Parinita: Yeah absolutely. And again, this is something that as someone who’s not familiar with these conversations and these contexts, it comes as such a surprise to me because when I was a kid and even later as a teenager, I knew that in the US, there were these groups that wanted to burn Harry Potter and were banning Harry Potter just because it promoted Wicca. Because of the word witch in it. And all the articles in India were really bemused because it was so alien to us. Of course we have book bannings as well but they’re for not the same reasons. And we would never think of banning Harry Potter for promoting Wicca. And then on your recommendation, I did watch “The Missionaries” episode of The Chilling Adventures of Sabrina just this afternoon actually. And how starkly Christianity was shown in opposition to Wicca there – again, that connection between the two was so evident to me only then. Because I’d heard about witch burning and stuff, of course, in the US and I think in the UK and Europe? I’m not sure. But I had heard about it through media, entirely through media. And for me, it had a much more gendered connotation than a religious one. Even though I knew that it was … well I suppose I vaguely knew that it was Christians burning witches as heretics. But because of the media that I consumed, to me it felt like it was because powerful women who live in this society that oppressed women. Which is why people were afraid of witches. Not because of their religious leanings but because of their gender and what they could do to someone who’d been oppressing them all their lives essentially. So yeah just in terms of Christianity versus Wicca, it was really interesting just because it’s something that I’d never thought of. Like in terms of where I’ve grown up.

Anna: Yeah I think there are sort of two things happening here. First of all there’s definitely this uneasy relationship between Christianity today and Wicca today based on the persecution of witches in the past who were not Wiccan because Wicca  didn’t exist. But –

Parinita: Yes.

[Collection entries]

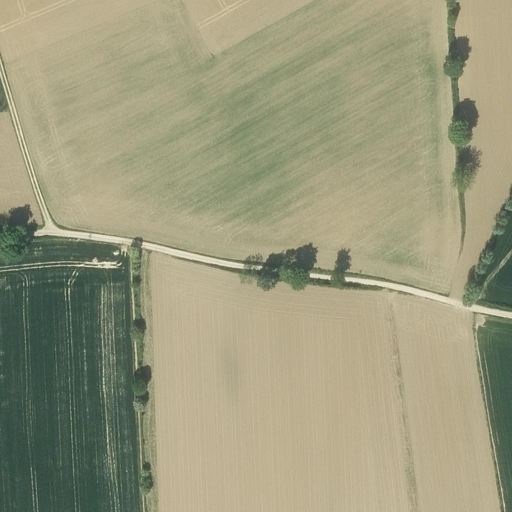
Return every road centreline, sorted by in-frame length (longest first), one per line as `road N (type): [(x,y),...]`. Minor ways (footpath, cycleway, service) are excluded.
road 1 (track): [(49,232),(384,284),(511,314)]
road 2 (track): [(49,232),(0,68)]
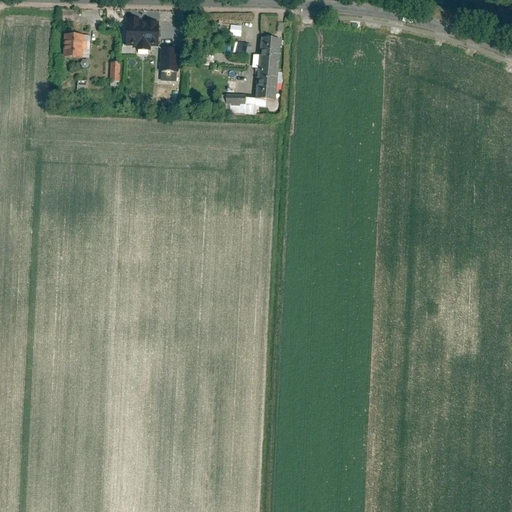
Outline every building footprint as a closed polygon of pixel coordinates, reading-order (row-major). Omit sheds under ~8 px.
[(61,21),(73,22),(73,12),(62,12),(61,21)] [(127,24),(125,24),(125,45),(137,45),(136,51),(150,51),(150,46),(158,46),(159,25),(139,24),(139,21),(127,21),(127,24)] [(229,36),(240,37),(241,26),(230,25),(229,36)] [(86,33),(66,34),(66,50),(86,50),(86,33)] [(274,102),(277,39),(260,38),(257,101),(274,102)] [(247,56),(250,46),(236,43),(233,53),(247,56)] [(177,82),(178,50),(161,49),(160,81),(177,82)] [(201,59),(201,64),(210,65),(211,50),(194,49),(193,59),(201,59)] [(122,64),(111,64),(110,80),(121,81),(122,64)] [(249,92),(228,92),(228,108),(249,108),(249,92)]
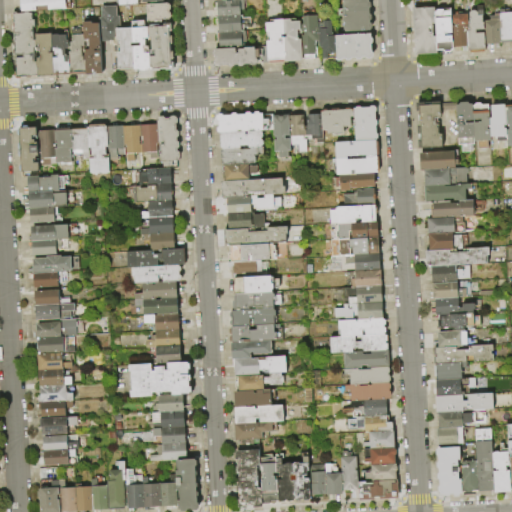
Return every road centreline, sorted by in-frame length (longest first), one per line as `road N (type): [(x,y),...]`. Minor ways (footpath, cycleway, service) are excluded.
road 1 (residential): [(188,0),(218,511)]
road 2 (residential): [(511,73),(0,102)]
road 3 (residential): [(389,0),(418,511)]
road 4 (residential): [(0,208),(17,511)]
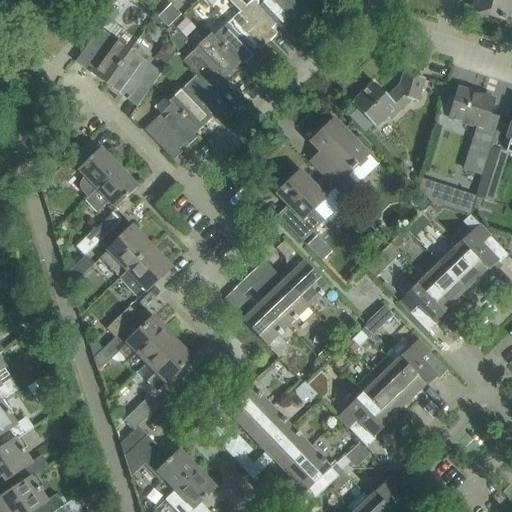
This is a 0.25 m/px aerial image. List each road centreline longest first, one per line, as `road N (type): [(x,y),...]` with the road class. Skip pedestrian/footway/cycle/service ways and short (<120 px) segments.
road 1 (unclassified): [(258,511),(182,412),(225,365),(224,341),(188,305),(189,285),(241,234),(190,181)]
road 2 (unclassified): [(190,181),(339,35)]
road 3 (unclassified): [(339,35),(359,21),(377,23),(511,71)]
road 4 (unclassified): [(448,509),(411,468),(486,392)]
road 5 (unclassified): [(190,181),(170,172),(75,74)]
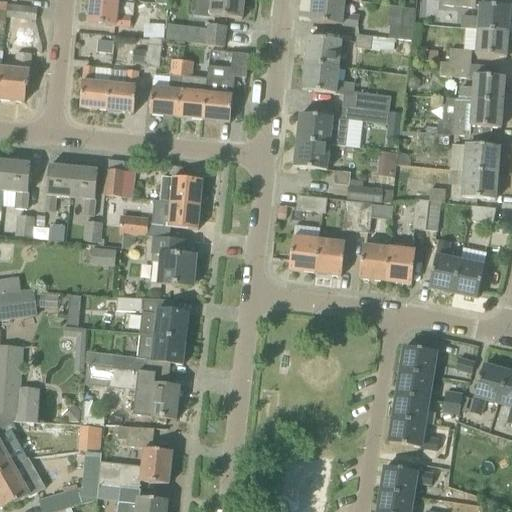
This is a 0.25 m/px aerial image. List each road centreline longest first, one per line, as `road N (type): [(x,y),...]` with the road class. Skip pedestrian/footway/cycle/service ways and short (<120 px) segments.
road 1 (residential): [(227,511),(249,293)]
road 2 (residential): [(265,157),(50,136)]
road 3 (residential): [(363,511),(391,315)]
road 4 (residential): [(265,157),(283,0)]
road 5 (residential): [(391,315),(249,293)]
road 6 (residential): [(249,293),(265,157)]
road 7 (residential): [(50,136),(64,0)]
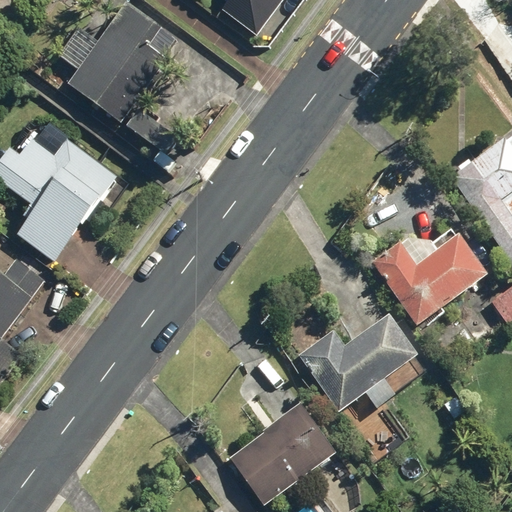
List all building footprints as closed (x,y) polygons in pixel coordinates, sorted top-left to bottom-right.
[(214,13),(255,38),(281,0),(213,0),(221,5),(214,13)] [(75,85),(126,124),(189,41),(138,2),(75,85)] [(44,206),(21,236),(62,265),(86,236),(113,202),(127,185),(129,182),(130,181),(50,118),(4,176),(44,206)] [(511,135),(446,180),(467,212),(466,213),(491,249),(490,250),(511,282),(511,135)] [(461,231),(426,259),(408,234),(370,261),(400,303),(401,303),(421,329),(494,273),(461,231)] [(0,386),(24,357),(6,343),(46,285),(17,265),(5,282),(0,279),(0,386)] [(316,361),(346,410),(421,364),(391,315),(316,361)] [(234,452),(270,506),(341,460),(305,406),(234,452)]
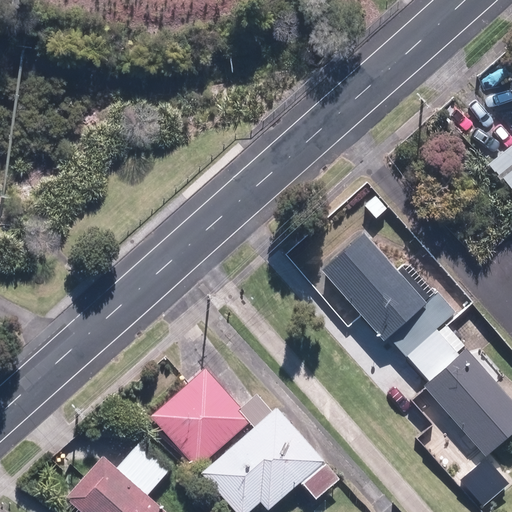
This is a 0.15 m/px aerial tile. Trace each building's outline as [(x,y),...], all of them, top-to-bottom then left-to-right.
[(511,147),(497,159),(511,177),(511,147)] [(424,303),(363,235),(322,271),(385,340),(389,337),(407,357),(437,330),(456,313),(437,292),(436,293),(424,303)] [(407,357),(431,384),(461,356),(437,330),(407,357)] [(431,384),(425,389),(485,456),(511,431),(511,399),(468,350),(461,356),(431,384)] [(152,415),(197,467),(249,421),(205,370),(152,415)] [(275,409),(203,472),(237,511),(241,511),(262,495),(273,507),(323,464),(275,409)] [(170,511),(103,453),(69,492),(91,511),(170,511)]
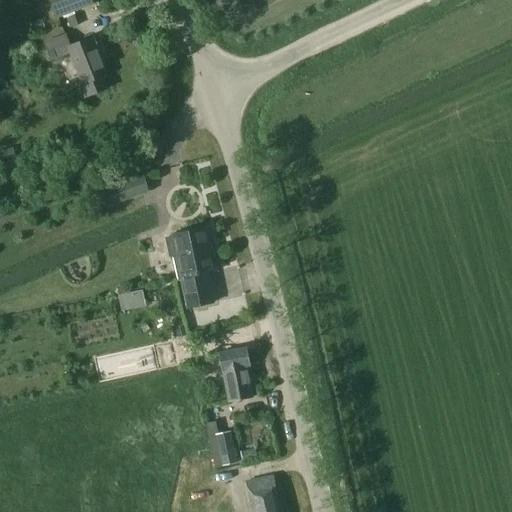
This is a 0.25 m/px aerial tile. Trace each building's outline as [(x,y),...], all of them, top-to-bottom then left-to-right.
[(90,1),(90,0),(50,0),(55,13),(90,1)] [(70,48),(65,36),(45,45),(52,62),(71,55),(77,69),(74,70),(86,98),(108,89),(103,78),(107,77),(92,39),(70,48)] [(21,168),(18,159),(10,161),(13,170),(21,168)] [(148,193),(145,181),(114,190),(117,201),(148,193)] [(169,241),(165,241),(169,260),(173,259),(178,282),(180,281),(187,311),(213,305),(206,276),(214,274),(205,230),(168,239),(169,241)] [(248,368),(245,350),(219,355),(222,372),(224,371),(229,402),(252,398),(247,368),(248,368)] [(206,425),(215,468),(237,463),(231,433),(219,436),(216,423),(206,425)] [(254,511),(280,511),(274,478),(248,483),(254,511)]
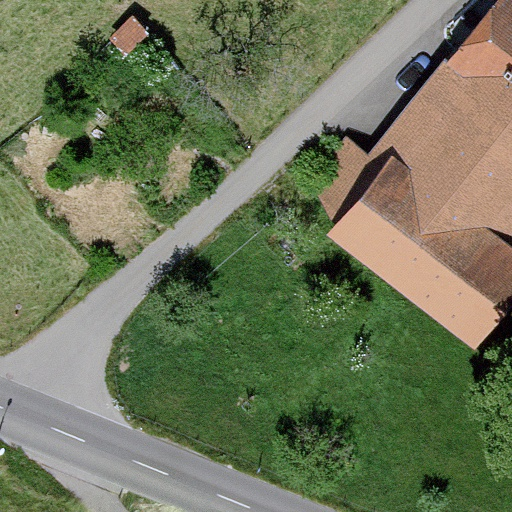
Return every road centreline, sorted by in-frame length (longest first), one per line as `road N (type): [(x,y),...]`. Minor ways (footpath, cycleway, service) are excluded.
road 1 (residential): [(14,414),(105,306),(437,0)]
road 2 (tertiary): [(254,511),(14,414)]
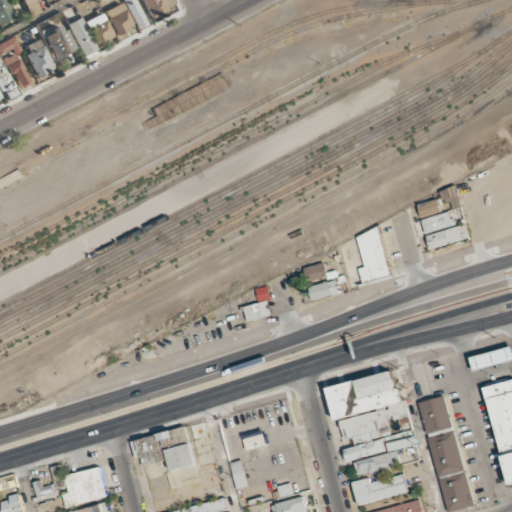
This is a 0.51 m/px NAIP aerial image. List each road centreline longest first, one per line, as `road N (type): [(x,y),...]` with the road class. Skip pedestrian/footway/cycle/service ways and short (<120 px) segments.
road 1 (primary): [(0,464),(303,372)]
road 2 (primary): [(294,339),(0,433)]
road 3 (residential): [(0,128),(247,0)]
road 4 (primary): [(511,260),(294,339)]
road 5 (motorway): [(511,280),(294,339)]
road 6 (motorway): [(303,372),(391,331),(511,294)]
road 7 (primary): [(303,372),(511,322)]
road 8 (residential): [(303,372),(340,511)]
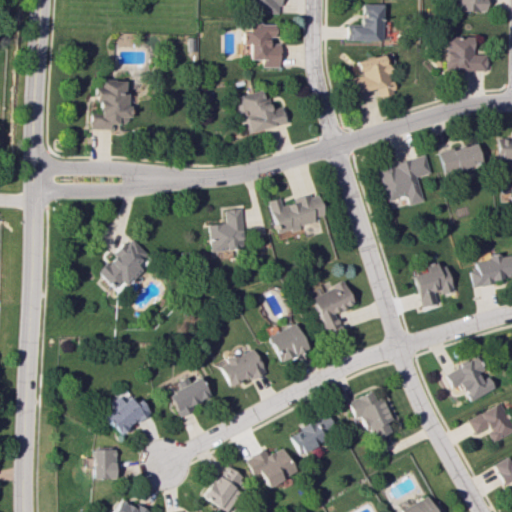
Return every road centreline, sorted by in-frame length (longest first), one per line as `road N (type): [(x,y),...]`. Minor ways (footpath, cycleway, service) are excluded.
road 1 (residential): [(480,511),(408,385),(311,76),(309,0)]
road 2 (residential): [(36,0),(21,511)]
road 3 (residential): [(157,466),(348,364),(511,314)]
road 4 (residential): [(511,101),(451,108),(203,179)]
road 5 (residential): [(29,192),(124,191),(203,179)]
road 6 (residential): [(203,179),(30,165)]
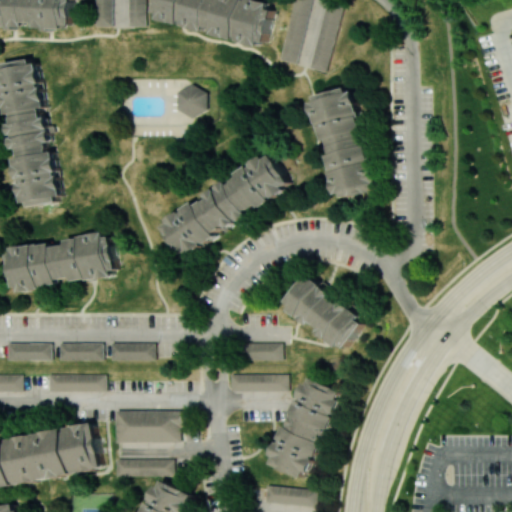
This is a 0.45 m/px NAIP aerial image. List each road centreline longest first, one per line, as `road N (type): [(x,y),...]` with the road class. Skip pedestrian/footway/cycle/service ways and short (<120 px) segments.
road 1 (secondary): [(429,326),(378,411),(352,511)]
road 2 (secondary): [(377,511),(406,406),(449,339)]
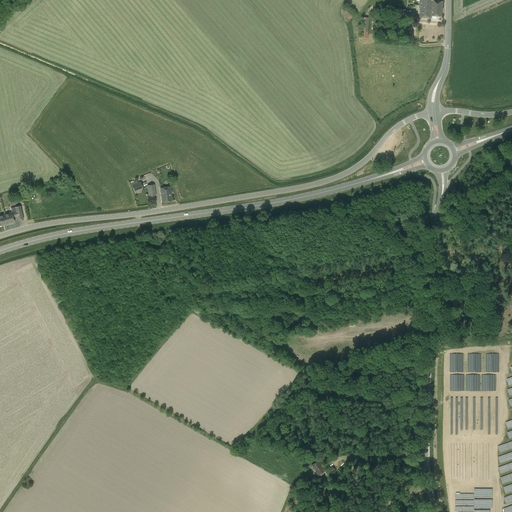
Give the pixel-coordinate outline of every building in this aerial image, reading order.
[(420,0),(420,8),(420,17),(432,18),(432,16),(441,17),(442,3),(434,2),(434,0),(420,0)] [(134,192),(143,189),(140,181),(138,182),(137,181),(131,183),(134,192)] [(156,196),(154,184),(147,185),(149,196),(156,196)] [(160,188),(162,202),(172,201),(170,187),(160,188)] [(12,212),(5,214),(7,223),(5,223),(6,225),(14,223),(14,222),(15,222),(14,220),(15,220),(15,219),(14,220),(13,217),(17,216),(18,220),(23,219),(20,206),(11,208),(12,212)] [(320,459),(312,465),(319,475),(326,470),(321,463),(322,462),(320,459)]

* [Task instructions]:
- 1) Name every place, whether a country or a larger region, mentioned in the conversation about Wicca and Christianity.
- 2) Carry on the conversation about Wicca and Christianity from its last line.
This data was taken from a different source than the conversation.

* [Replies]:
- 1) The US, India, the UK, Europe

- 2)
Anna: Who are seen as ancestors of modern pagans. And then there is the reclamation of the term witch by second-wave feminists to mean this intelligent woman who’s being oppressed. And there is an interesting movement with the use of the acronym WITCH which expands to Women’s International Terrorist Conspiracy from Hell.

Parinita: [laughs]

Anna: Created in the late 1960s and for them, their motto is, “You are a witch by being female, untamed, angry, joyous and immoral. Immortal, sorry.” So it has very little to do with paganism and a lot to do with female agency.

Parinita: Hmm.

Anna: And I guess there’s this perception that both things – both paganism and female independence sit uneasily with traditional Christianity.

Parinita: So is Wicca a Western faith tradition then, would you say? Since I watched that episode, that’s really fresh in my mind. I was really interested in how it stands in contrast to other religions. Not just Christianity but other Western and Eastern religions. Because I don’t know, in India we have our own what would I guess be considered pagan. Again, I don’t know a lot of details about religion and I haven’t researched enough. But I suppose from a Western lens, it would be considered pagan or, like you were saying yesterday, indigenous. So you know things that probably, in Christianity, would be considered really not acceptable. So is Wicca then just Western based?

Anna: Yes. I absolutely would agree that Wicca is Western. Ronald Hutton says that Wicca is the only religion that England gave the world.

Parinita: [laughs]

Anna: Which I think is pretty accurate. Yes, it has grown and developed beyond England but the crux sort of seems to be in the UK. And at the moment, there seems to be a sort of divide between eclectic pagans who very much create new traditions and reimagine the past, and who tend to be Western or Anglo-centric or Euro-centric. And sort of revivalists who are people who are getting back in touch with their native or indigenous faith. They tend to be from colonised countries and cultures that are rediscovering a native faith that has been repressed by either Christian missionaries or by a colonising force. So they are in conversation with one another but they are sort of two poles of a spectrum.

Parinita: So then for a group of Wiccans, or for a group of pagans, would it be then like a political identity as well as a religious one? One of the texts that we looked at this time was the Woke Doctor Who episode of “Faith in the Whoniverse”. And one of the hosts, who’s a black American woman, spoke about how she didn’t recognise herself in Christianity. But she still had faith and she converted, I guess, or found the Orisha tradition from Africa which she really identified with politically as well as religiously because they were nature-based deities who looked like her. And so it was a very actively activist decision on her part.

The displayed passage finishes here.